Thus why they "can" offer a "Family Plus" in addition to just the Family package. The plus would, of course, add sports and a family could elect to decide for themselves if sports is really family oriented for them or not.

They could do this in a minute if they wanted to but the "real" purpose of even offering the Family Package is to head off ala-cart.

This all has nothing to do with giving people what they want.... this is all about keeping the status quo and nothing more.

The very same "must carry" contracts had to be changed in order to allow the Family Package so "if" they really wanted choice they could offer a Family Plus package which would include sports.

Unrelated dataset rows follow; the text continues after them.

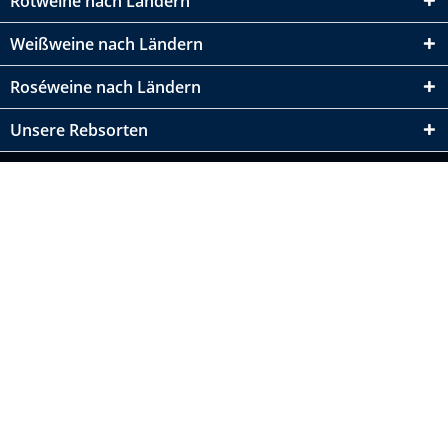
Rotweine nach Ländern
Weißweine nach Ländern
Roséweine nach Ländern
Unsere Rebsorten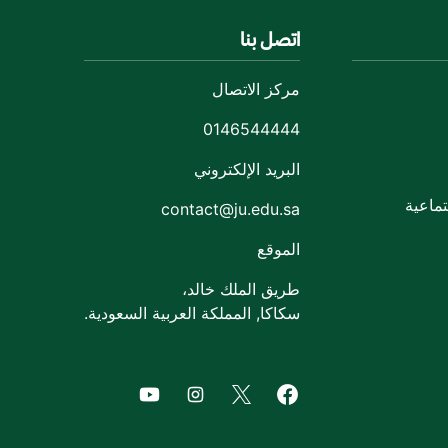
اتصل بنا
مركز الاتصال
0146544444
البريد الإلكتروني
ماعية
contact@ju.edu.sa
الموقع
طريق الملك خالد،
سكاكا, المملكة العربية السعودية.
of Jouf University
agram of Jouf University
Facebook of Jouf University
X of Jouf University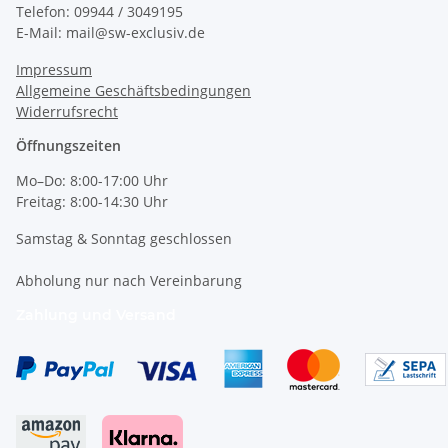
Telefon: 09944 / 3049195
E-Mail: mail@sw-exclusiv.de
Impressum
Allgemeine Geschäftsbedingungen
Widerrufsrecht
Öffnungszeiten
Mo–Do: 8:00-17:00 Uhr
Freitag: 8:00-14:30 Uhr
Samstag & Sonntag geschlossen
Abholung nur nach Vereinbarung
Zahlung und Versand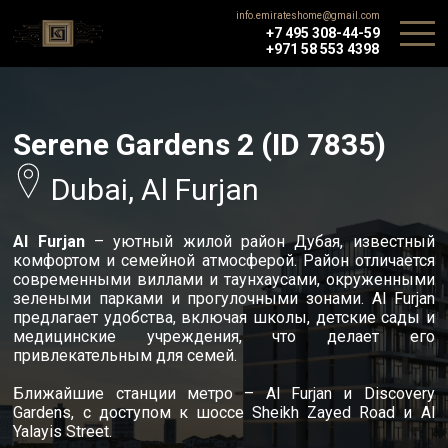
info.emirateshome@gmail.com
+7 495 308-44-59
+971 58 553 4398
Serene Gardens 2 (ID 7835)
Dubai, Al Furjan
Al Furjan
– уютный жилой район Дубая, известный
комфортом и семейной атмосферой. Район отличается
современными виллами и таунхаусами, окруженными
зелеными парками и прогулочными зонами. Al Furjan
предлагает удобства, включая школы, детские сады и
медицинские учреждения, что делает его
привлекательным для семей.
Ближайшие станции метро – Al Furjan и Discovery
Gardens, с доступом к шоссе Sheikh Zayed Road и Al
Yalayis Street.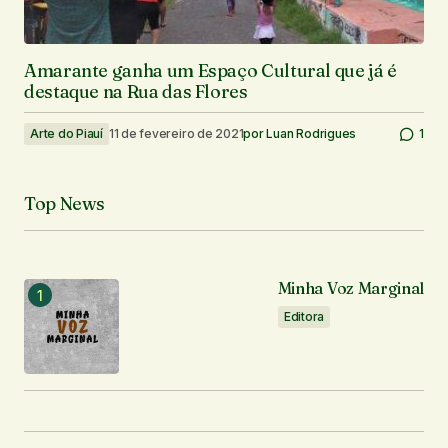
Amarante ganha um Espaço Cultural que já é
destaque na Rua das Flores
Arte do Piauí
11 de fevereiro de 2021
por
Luan Rodrigues
1
Top News
Minha Voz Marginal
Editora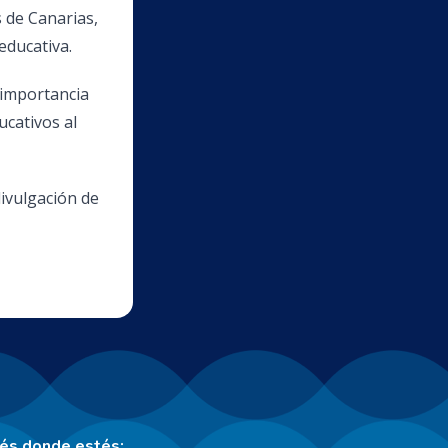
 de Canarias,
educativa.
 importancia
ucativos al
ivulgación de
tés donde estés: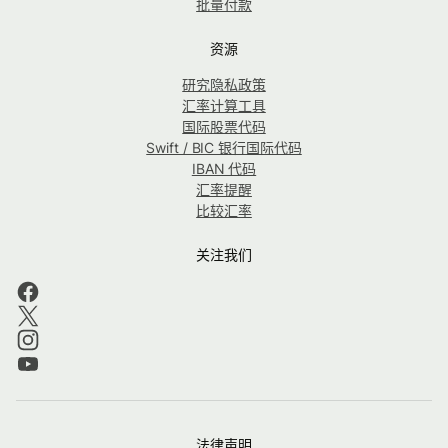
批量付款
资源
研究隐私政策
汇率计算工具
国际股票代码
Swift / BIC 银行国际代码
IBAN 代码
汇率提醒
比较汇率
关注我们
法律声明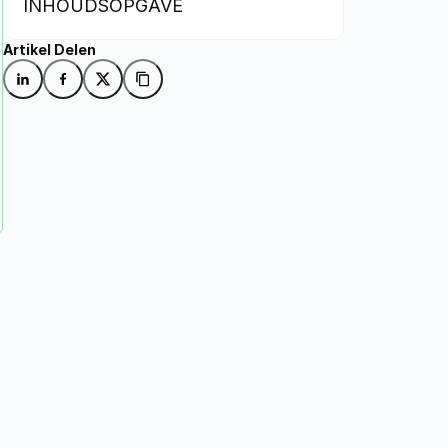
INHOUDSOPGAVE
Artikel Delen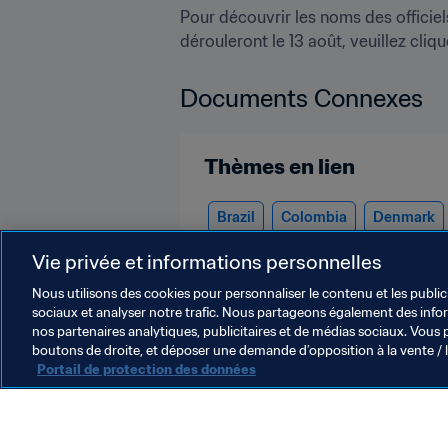
Pour découvrir les noms des officiel
dérouleront le 13 août, veuillez clique
Documents Connexes
Thèmes en lien
Brazil
Colombia
Denmark
Concacaf
CONMEBOL
Vie privée et informations personnelles
Nous utilisons des cookies pour personnaliser le contenu et les public
sociaux et analyser notre trafic. Nous partageons également des inform
nos partenaires analytiques, publicitaires et de médias sociaux. Vous 
boutons de droite, et déposer une demande d’opposition à la vente / 
Portail de protection des données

Now ask yourself why they will not do this 

-JB


----------



## Opynion (Mar 21, 2006)

Chris Blount said:


> talk about family programming tiers and a la carte.
> 
> Kevin Martin said he has concerns with the family programming tiers cable and satellite TV companies introduced late last year.
> 
> ...


*Family Tiers are not an option for people who want choice, and a la carte is that choice.
Without a la carte, some people can't have TCM in a package of $29.99
this makes TCM¸ far more expensive than HBO, Cinemax and Starz combined.
I rest my case!

Future CEO of My Co.*


----------



## Guest (Apr 18, 2006)

Sports? Well that makes perfect sense, they are grown men playing a child's game. You can go ahead and raise the price of the family pak 10 dollars more for all I care, as far as I'm concerned its about as entertaining a package as a test signal. And while your at it Dish Network, raise the rest of the at pakages 1-2 dollars to help pay off your copyright violations with tivo.

You want a family pak, I'll give you a family pak, go to walmart and buy season one of the Waltons.

Yes mr. expert, LA CARTE IS EVIL, I mean nobody should be able to purchase the history channel and actually learn a little something about history, that would be horrible, horrible and I would lose soo much.

THE END


----------